A variation of the argument known as the argument from the improbable self was put forward by Rebecca Newberger Goldstein.

"Nothing within the world can account for why I am just this, since the laws of the world are generic: they can explain why certain kinds of things come to be, even (let's assume) why human beings with conscious brains come to be. But nothing in the world can explain why one of those human beings should be me. [4]"

Natural processes

Apologists argue that science cannot explain the human condition in terms of natural processes. This is partly based on unsupported assertions on what science could achieve in principle, and also by claiming questions about the human condition are not scientific questions.

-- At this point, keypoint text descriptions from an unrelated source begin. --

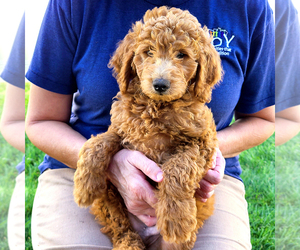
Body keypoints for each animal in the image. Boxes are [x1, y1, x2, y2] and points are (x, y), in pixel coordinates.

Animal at [74, 5, 221, 250]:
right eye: (149, 52)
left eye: (181, 55)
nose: (160, 84)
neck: (157, 107)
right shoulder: (122, 129)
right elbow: (98, 142)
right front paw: (84, 184)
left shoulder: (202, 142)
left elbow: (178, 167)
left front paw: (175, 219)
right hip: (108, 198)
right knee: (121, 227)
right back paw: (128, 243)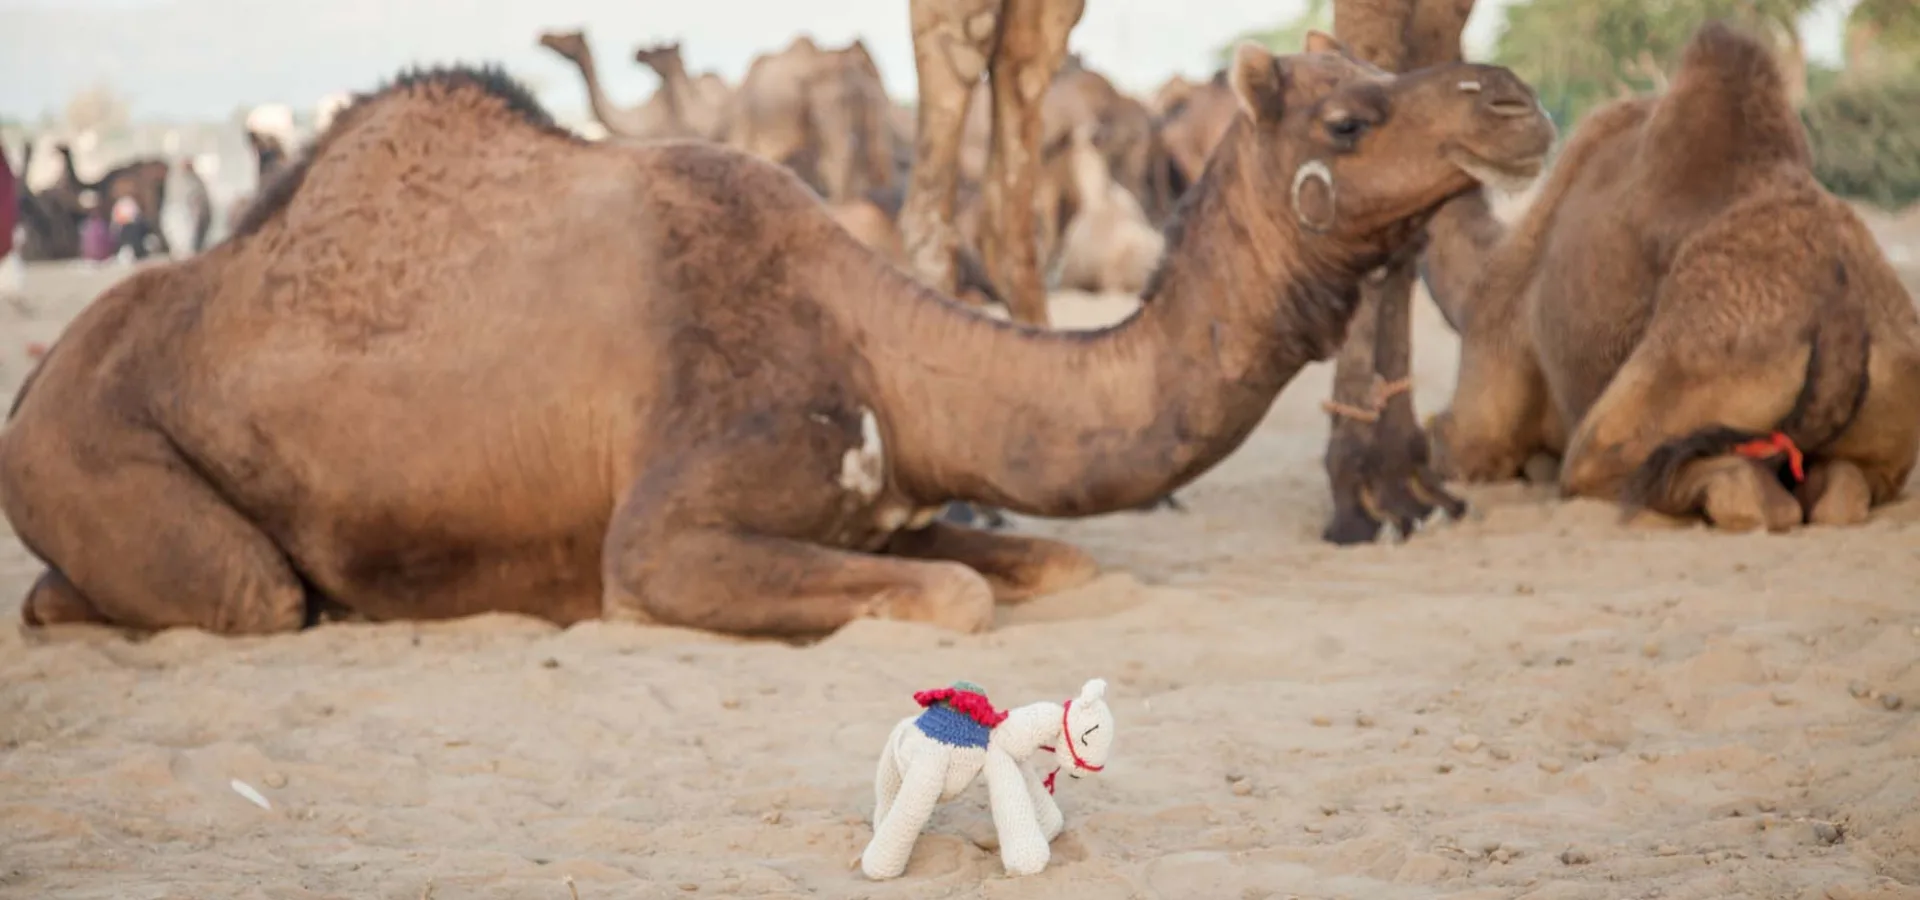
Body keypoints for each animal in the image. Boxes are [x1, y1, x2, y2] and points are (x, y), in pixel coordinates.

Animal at [0, 46, 1552, 637]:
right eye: (1349, 113)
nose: (1519, 101)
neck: (873, 342)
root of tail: (36, 384)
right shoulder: (667, 532)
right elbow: (955, 601)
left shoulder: (883, 499)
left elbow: (1052, 562)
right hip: (96, 462)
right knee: (245, 594)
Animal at [1424, 21, 1920, 531]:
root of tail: (1841, 318)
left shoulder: (1485, 392)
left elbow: (1448, 439)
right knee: (1843, 486)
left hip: (1698, 358)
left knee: (1618, 464)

"Brain imaging won't help you to analyse Bach's Art of Fugue or to interpret King Lear any more than it will unravel the concept of legal responsibility or deliver a proof of Goldbach's conjecture [...] We should recognise that not all coherent questions about human nature and conduct are scientific questions, concerning the laws governing cause and effect. Most of our questions about persons and their doings are about interpretation [5]"

Counter arguments

Vague definitions

The human condition is a vaguely defined concept that means different things in different fields of study. Apologist arguments rarely base their argument from a specific aspect of the human condition but rather use generalisations. Since the human condition is arguably beyond the realm of scientific investigation, it is also debatable if it describes anything that actually exists and not just a human invention or a case of the projection fallacy.

Argument from ignorance

Since the argument does not rule out other possibilities, it is an argument from ignorance. Also, scientific understanding of human behaviour and psychology is improving, so it is an example of God of the gaps.

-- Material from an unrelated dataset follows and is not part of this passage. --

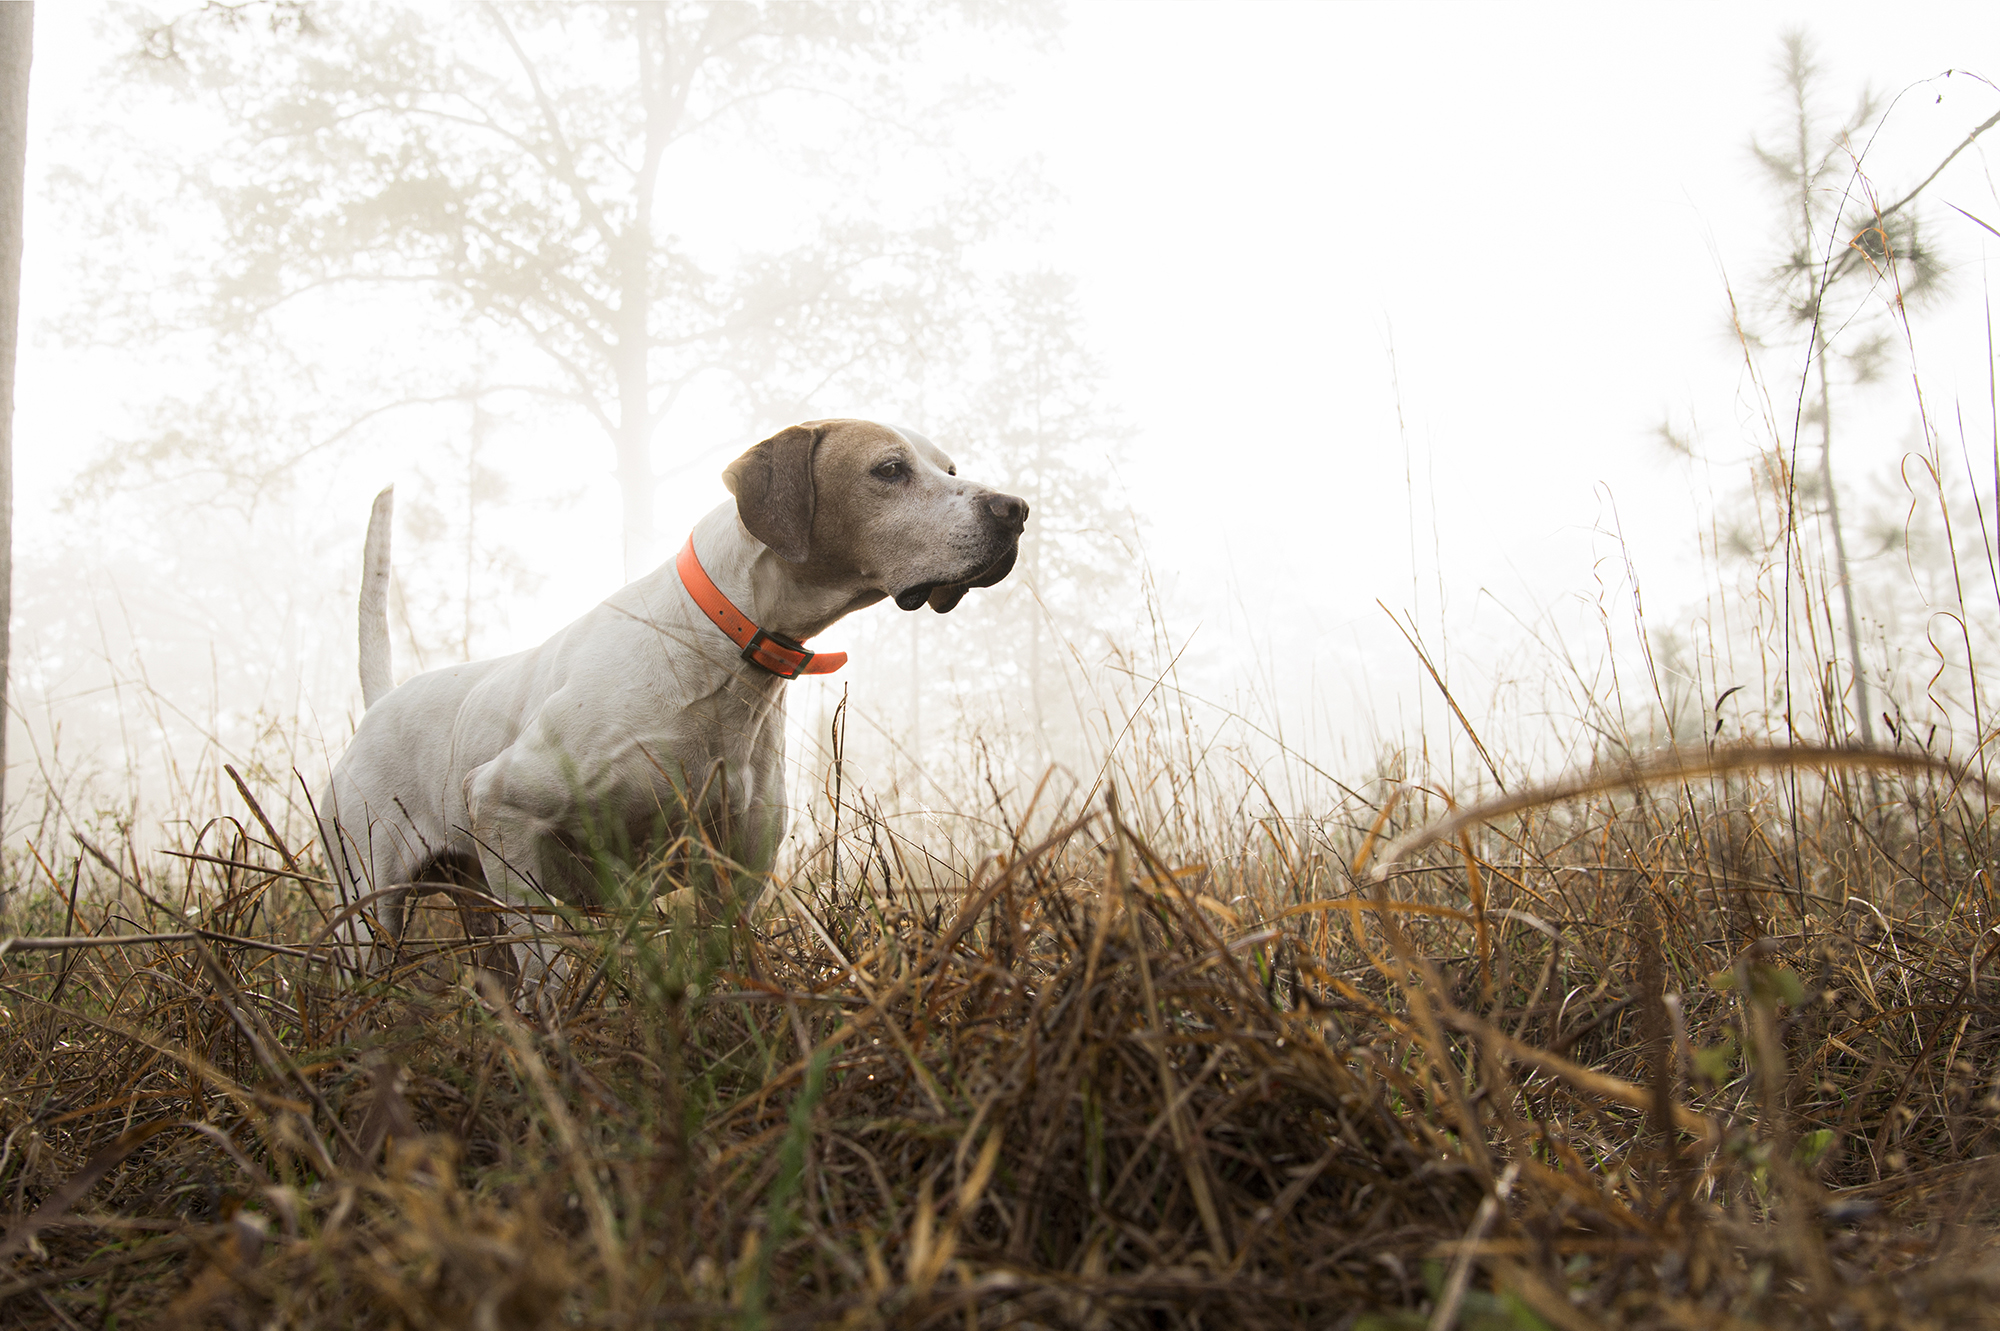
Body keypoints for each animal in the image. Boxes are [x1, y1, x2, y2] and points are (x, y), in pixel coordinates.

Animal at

The human condition and each human identity may not have an explanation and just be a brute fact. Claiming that it your particular identity is both improbably and significant without some justification commits the Texas sharpshooter fallacy.

Which God?

Main Article: Which God?

The argument supports no specific God or religion.

Poor explanation

Using God as an explanation is unjustified because God is a bigger mystery that the one we are trying to explain. Explanations should always be based on known entities.

Christians sometimes argue that Adam and Eve and the Fall are explanations of the human conditions. Apart from the story clearly being absurd (including a talking snake), it also fails to explain any specific aspect of the human conditions but only raises more questions. Humans had already rebelled before they had eaten from the tree of knowledge (otherwise they would not have eaten from it), so the tree is in fact a red herring explanation. The question of why did Adam and Eve rebel is not addressed.